* [Work request 1]
In the Final Fantasy II review, which town does the evil Emperor invade?
* [Work request 2]
Continue the Final Fantasy II review, beginning after its paragraph on the graphics.

* [Document extract]
====

Review by NeuroSephiroth
Final Fantasy II: The Sequel to the Classic
With the success of Final Fantasy, it was clear; there had to be a sequel. But with the way Final Fantasy ended, there really was no way to continue the story, lest it be garbage. The solution? New story, new characters, new setting, new everything. This would become a thing with (most) Final Fantasy games later.
This Final Fantasy, unlike the first, was not released in the US until the early 2000's on the PlayStation, so us in America, Europe, and elsewhere missed out on this one. The only way to play it on the NES is to either play it in Japanese on a cartridge, find a translated cartridge (really really difficult, I would imagine), or play it in an Emulator, which is the much preferable method.
So is this game as good as the original Final Fantasy, or was it a colossal failure? Let's have a look.
-The Story. It's not about 4 Crystals this time. No, this time, it's about war. An evil Emperor wants to rule the world, and invades the town of Fynn (translated as Phin). There are 4 survivors who flee the town, and these 4 are integral in the effort to defeat the Palamecian Army (translated as Paramekian). It's a more interesting story, because you don't know what could happen next.
-The Graphics. Sure, some of them are recycled from the previous game, but you can tell they did more than simple palette swaps. The models actually look different. There's more of them, too! And they all look more detailed than the originals.

====

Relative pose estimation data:
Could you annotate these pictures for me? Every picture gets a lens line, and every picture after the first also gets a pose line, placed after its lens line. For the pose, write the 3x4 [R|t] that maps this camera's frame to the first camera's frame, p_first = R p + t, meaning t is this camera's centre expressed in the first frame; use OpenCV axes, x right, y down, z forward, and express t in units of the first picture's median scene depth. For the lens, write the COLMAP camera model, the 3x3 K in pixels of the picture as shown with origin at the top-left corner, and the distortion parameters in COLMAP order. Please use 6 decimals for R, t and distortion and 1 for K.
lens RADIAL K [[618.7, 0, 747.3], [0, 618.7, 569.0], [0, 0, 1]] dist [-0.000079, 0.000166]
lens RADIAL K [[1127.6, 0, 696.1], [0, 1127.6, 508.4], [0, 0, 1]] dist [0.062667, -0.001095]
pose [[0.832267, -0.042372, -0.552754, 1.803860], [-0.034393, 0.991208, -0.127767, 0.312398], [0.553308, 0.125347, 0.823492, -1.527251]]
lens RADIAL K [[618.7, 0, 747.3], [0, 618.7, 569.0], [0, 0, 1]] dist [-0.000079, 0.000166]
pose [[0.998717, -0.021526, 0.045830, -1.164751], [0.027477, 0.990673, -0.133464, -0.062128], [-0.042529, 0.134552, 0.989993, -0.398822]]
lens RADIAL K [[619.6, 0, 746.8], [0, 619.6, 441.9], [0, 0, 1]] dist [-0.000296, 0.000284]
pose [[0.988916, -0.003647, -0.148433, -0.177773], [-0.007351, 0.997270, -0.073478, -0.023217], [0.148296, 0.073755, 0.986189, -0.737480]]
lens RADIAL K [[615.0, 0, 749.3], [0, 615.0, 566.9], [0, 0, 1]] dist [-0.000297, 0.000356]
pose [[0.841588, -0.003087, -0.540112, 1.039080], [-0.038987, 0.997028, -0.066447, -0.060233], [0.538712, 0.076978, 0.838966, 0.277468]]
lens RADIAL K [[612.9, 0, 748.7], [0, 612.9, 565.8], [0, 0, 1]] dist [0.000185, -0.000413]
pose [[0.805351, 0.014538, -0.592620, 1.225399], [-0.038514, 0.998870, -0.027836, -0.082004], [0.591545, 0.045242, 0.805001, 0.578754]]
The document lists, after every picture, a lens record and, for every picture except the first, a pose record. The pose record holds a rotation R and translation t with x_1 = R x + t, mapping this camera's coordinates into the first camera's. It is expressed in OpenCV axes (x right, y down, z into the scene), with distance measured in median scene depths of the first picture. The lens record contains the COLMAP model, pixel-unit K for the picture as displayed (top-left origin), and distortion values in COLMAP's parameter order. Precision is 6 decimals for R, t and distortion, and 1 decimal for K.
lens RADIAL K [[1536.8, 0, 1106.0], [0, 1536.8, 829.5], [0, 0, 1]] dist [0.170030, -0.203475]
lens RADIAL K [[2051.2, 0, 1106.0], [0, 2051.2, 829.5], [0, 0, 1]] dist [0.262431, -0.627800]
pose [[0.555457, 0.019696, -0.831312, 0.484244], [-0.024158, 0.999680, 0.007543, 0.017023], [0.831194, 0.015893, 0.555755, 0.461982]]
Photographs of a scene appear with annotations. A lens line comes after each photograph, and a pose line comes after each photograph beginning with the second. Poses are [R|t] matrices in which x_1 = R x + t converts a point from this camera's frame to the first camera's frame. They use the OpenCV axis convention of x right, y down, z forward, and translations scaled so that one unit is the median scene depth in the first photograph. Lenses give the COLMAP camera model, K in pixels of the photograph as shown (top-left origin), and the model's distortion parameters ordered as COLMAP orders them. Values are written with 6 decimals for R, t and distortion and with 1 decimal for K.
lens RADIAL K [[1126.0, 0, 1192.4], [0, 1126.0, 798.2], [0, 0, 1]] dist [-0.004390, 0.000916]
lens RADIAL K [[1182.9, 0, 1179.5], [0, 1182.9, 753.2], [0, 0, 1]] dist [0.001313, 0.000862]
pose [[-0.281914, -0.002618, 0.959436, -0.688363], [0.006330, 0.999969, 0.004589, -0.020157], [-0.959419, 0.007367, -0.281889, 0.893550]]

====

* [Exercise result 1]
The town of Fynn, translated as Phin.

* [Exercise result 2]
-The Player Strategies. No longer are you limited to 4 classes. Since every character can equip everything, there's a ton of customization to be done. Everyone has a different playstyle, and this game lets you make the choice of what you want to utilize in battle. It feels like you're playing a different Final Fantasy than the original, despite the fact it looks almost the same.
-The Battle Music. Yes, there's more than one song to be played in battles! Hooray! And you'll know when it's an intense battle because the second, way better song will be used.
-The Battle System. There is no leveling up, per se. Skills level up as they are used. If you take a lot of damage in a battle, your HP will increase. If you use magic, it'll level up. And so on. This means you could attack yourself and force your HP to level up. It's very realistic. I mean, if you punched yourself in the face, really hard, 3 times a day, every day, for a year, eventually it'll start to hurt less. There's a degree of realism, but is it the best idea for an RPG? Probably not.
-The AI. It's tougher to fake out the AI in this game. By this, I mean it's tougher to trick the AI into doing something stupid. It seems that after every turn, the AI decides it's next move, damage values for all characters, whether some spells will work or not, etc., whereas in the previous game, it was handled at the beginning of the turn, rather than at the end, if that makes sense. It's tougher to be smart, is basically what I'm saying.
-The Encounter Rate. It's normal for the final dungeon to have high encounter rates, but I mean, taking 8 steps and getting into a random battle, in a 10 floor dungeon? It gets annoying VERY quickly. This is something lots of people gripe about, and it's very easy to see why. It makes some dungeons very difficult, more than necessary.
-The Location Accessibility. Once you get the ship, you can go (nearly) anywhere in the world, and this means you can fight the strongest of monsters very early in the game, be completely destroyed, and have to do several hours of gameplay over. Simply put, it'd be a lot better if these places were sealed off by ships or landmasses or something.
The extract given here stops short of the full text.